We had a visit at work from a former colleague with his wife and young son. I got to play peek a boo with a one year old. I haven't done that in a long time.
Today I have been mowing lawns for the first time since before winter. Soon they will be growing rapidly. If I don't do it now, it will be very hard work.

More holiday photos:
We came back through Rotorua which is a thermal area. Most of the scenic attractions are fenced off with ticket booths at the gate. However there is a park at the centre of town, Kuirau gardens, which contains pools of steaming water and mud, and is freely open to public access. We stopped and took photos.



Another forty minutes or so south, we stopped at Huka Falls just north of Taupo. Nothing to rival Niagara, but it is still quite an awesome sight as a river 100 metres wide forces itself into a long channel only 15 metres wide. The roar of the river is quite loud. The water rushes through this channel and then spills over the falls at the far end.

Friday, September 01, 2006

More Holiday Plans

Yayy!! I'm Michele's site of the day! (Or at least, I think I still am - pesky time zones). A big welcome to all new visitors.

Now that we are back from holiday I am busy planning the next one. Our planned trip to England and Scotland is a year away, but we plan to use time share for at least one week of our big trip, and it's necessary to book early - up to ten months ahead. So I am working on our itinerary, to be sure to get a booking in the area we want.

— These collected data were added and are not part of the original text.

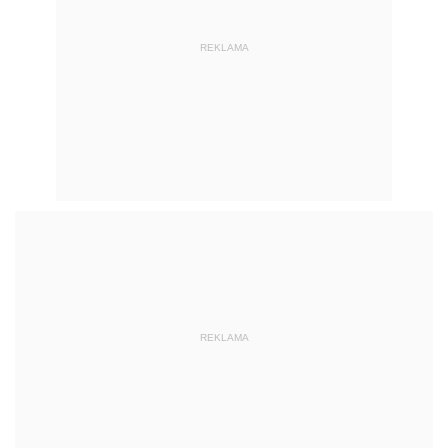
REKLAMA
REKLAMA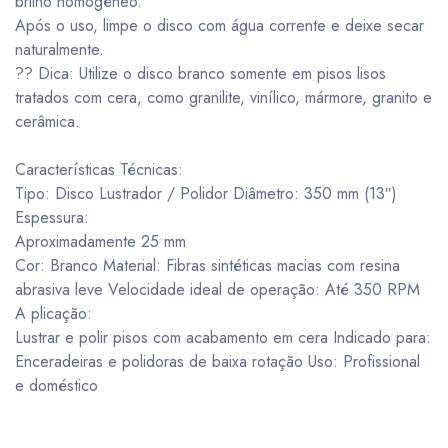
brilho homogêneo.
Após o uso, limpe o disco com água corrente e deixe secar
naturalmente.
?? Dica: Utilize o disco branco somente em pisos lisos
tratados com cera, como granilite, vinílico, mármore, granito e
cerâmica.
Características Técnicas:
Tipo: Disco Lustrador / Polidor Diâmetro: 350 mm (13″)
Espessura:
Aproximadamente 25 mm
Cor: Branco Material: Fibras sintéticas macias com resina
abrasiva leve Velocidade ideal de operação: Até 350 RPM
A plicação:
Lustrar e polir pisos com acabamento em cera Indicado para:
Enceradeiras e polidoras de baixa rotação Uso: Profissional
e doméstico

I went to the library yesterday to borrow the "Rough Guide to Scotland". I found all sorts of interesting books jostling together on the 941.1 SCO shelves and nearby. Besides the Rough Guide, I came home with Bill Bryson's "Notes from a Small Island" and Scottish poet Kathleen Jamie's lovely book "Findings". So I now have three very different perspectives of Scotland to ponder over.

Fortunately most of my Scottish ancestors seem to have lived in the most interesting parts of the country - so I can see where they lived and visit top tourist attractions in one visit.

In Edinburgh my greatgrandmother Georgina was born. She was the daughter of a highland-born domestic servant and a British militia soldier, otherwise a carpenter. His wife Ann found after their marriage that he had given a false name. I don't think she ever knew he was a bigamist! After leaving Scotland they spent ten years in Leeds, avoiding his first wife in Surrey, and then came to New Zealand. Amos and Ann were the grandparents of New Zealand's first woman cabinet minister, Mabel Howard (my grandfather's cousin).

Near Stirling my ancestor Elizabeth died in 1674 leaving "three fir kists" and "ane oak standing bed". Also in Stirling, in 1880 my greatgrandmother Jessie hid the family silver down the well to save it from the bailiffs, before the family made a hasty and secret departure for New Zealand.

In Dundee my grandmother Edith was born, and saw Halley's comet in 1910. She told me that her brothers convinced her that when the earth went through the planet's tail "we would all be burnt up". Brothers haven't changed much! She came to New Zealand in 1912, and died here at the end of last year, a month before her 104th birthday. This is her photo.

It is her legacy that is making this trip possible. In a strange coincidence, Dundee is the resting place of Captain Robert Scott's ship RSS Discovery. This is the ship that Georgina's children, including my grandfather John, visited in Lyttelton harbour in New Zealand before it left for the Antarctic. John's father had been in the Royal Navy and knew some of the crew of Scott's ship.

Sir Walter Scott wrote:

Breathes there the man, with soul so dead,
Who never to himself hath said,
This is my own, my native land!


I have been learning the stories of my ancestors for the last few years. I truly feel as if I have two native lands - the one I was born in, where my parents were born, and two of my grandparents, and the one I have never seen, but which formed so much of my parents' and grandparents' characters and experience. I can't wait to see it!